Aku dan kolegaku, Ahmed, masuk
ke ambulan yang berbeda. Aku menuju sekolah Al falluj, utara Jabaliya, sekolah
itu terkena serangan udara israel. Sedangkan Ahmed menuju ke sebuah rumah
runtuh, di dekat mesjid kota Jabaliya, didalamnya terdapat sebuah keluarga.
Dari kejauhan, kami melihat ambulan yang di tumpangi Ahmed ditembaki arteleri Israel.
Aku tak tahu lagi apa yang terjadi dengan mereka.
“Ayo cepat, anak ini sudah
sekarat,” aku keluar dari ambulan membawa seorang anak yang terluka.
“Wuing, dum.”
Aku melihatnya jelas. Pesawat
Israel menjauh setelah melepaskan misilnya di sekitar rumah sakit Al-Awda.
Kedua misilnya terjatuh dihalaman parkir yang penuh kendaraan, 15 meter dari
pintu gawat darurat. Pintu gawat ikut hancur, petugas medis sibuk memadamkan api
di sekitar pelataran parkir. Beberapa menit aku terpaku. Astaga, aku terlupa,
anak ini harus segera ku tolong.
“Halo paman yang baik hati!”
anak ini tersenyum.
“Jangan bicara dan bergerak
dulu, kamu sedang sekarat. Aku akan menolongmu.”
“Tidak usah, sudah tidak
apa-apa kok,” dia melepaskan pelukanku.
“Tapi kamu terluka parah,
lihat tubuhmu terbakar. Loh mana luka bakarmu?”
“Terimakasih telah membantuku.
Aku ingin menemui ibu.” Anak ini berdiri sempurna. Dia pergi meninggalkanku.

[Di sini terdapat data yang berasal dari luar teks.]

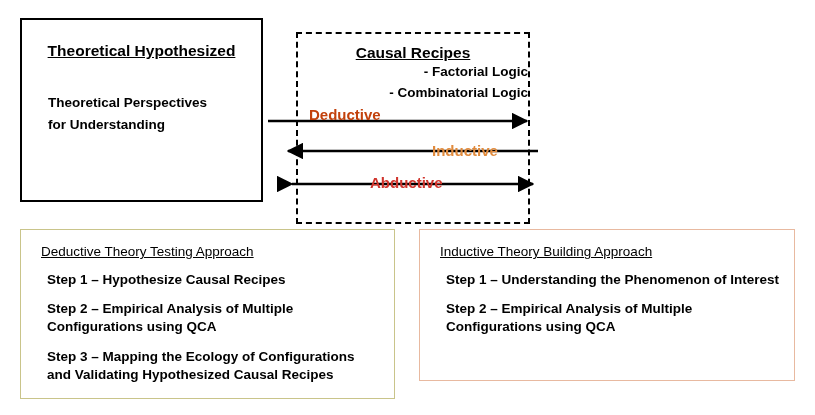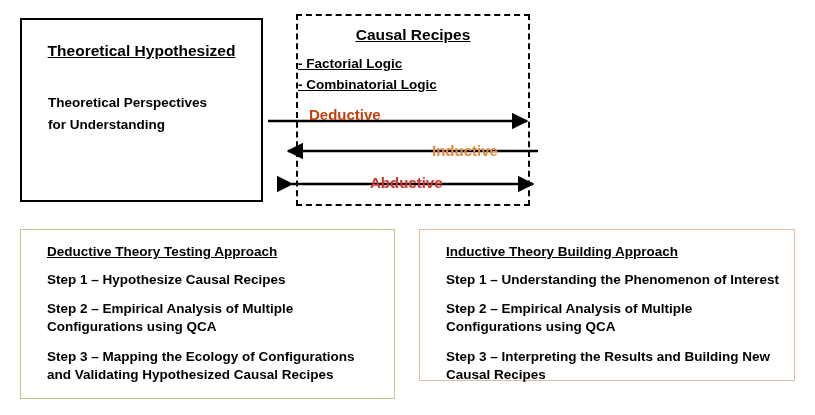--- a/index.html
+++ b/index.html
@@ -44,11 +44,10 @@
   }
   #center-box {
     left: 296px;
-    top: 14px;
+    top: 32px;
     width: 234px;
     height: 192px;
     border: 2px dashed #000000;
-    text-decoration: underline;
   }
 
   .box-title {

Saat ingin mengejarnya, aku
melihat Ahmed datang bersama ambulan yang lain. Kakinya terluka. Aku ingin
segera mengobatinya.
“Ahmed! Aku akan mengobatimu.”
aku menghampirinya.
“Abu khaely!” Dia menangis.
“Ada apa? Kenapa kau memanggil
namaku sambil menangis? Ada apa denganku? Aku baik-baik saja. Lihatlah, tak ada
luka sekecil apapun pada tubuhku!” Aku tersenyum pada Ahmed.
Petugas medis membawa Ahmed ke
ruang gawat darurat, mereka tidak memperhatikan aku. Beberapa meter dari ruang
gawat darurat orang-orang sedang sibuk mengangkut mayat yang terkena misil Israel.
Saat misil diluncurkan, banyak ambulan yang sedang keluar masuk membawa korban.
Korban dokter dan petugas medis yang tewas bertambah. Aku melihat tubuhku
dibawa masuk ke dalam rumah sakit.
Jakarta, 2010
Mengenang peristiwa
penyerangan Israel ke Jalur Gaza pada akhir masa kepemimpinan Bush.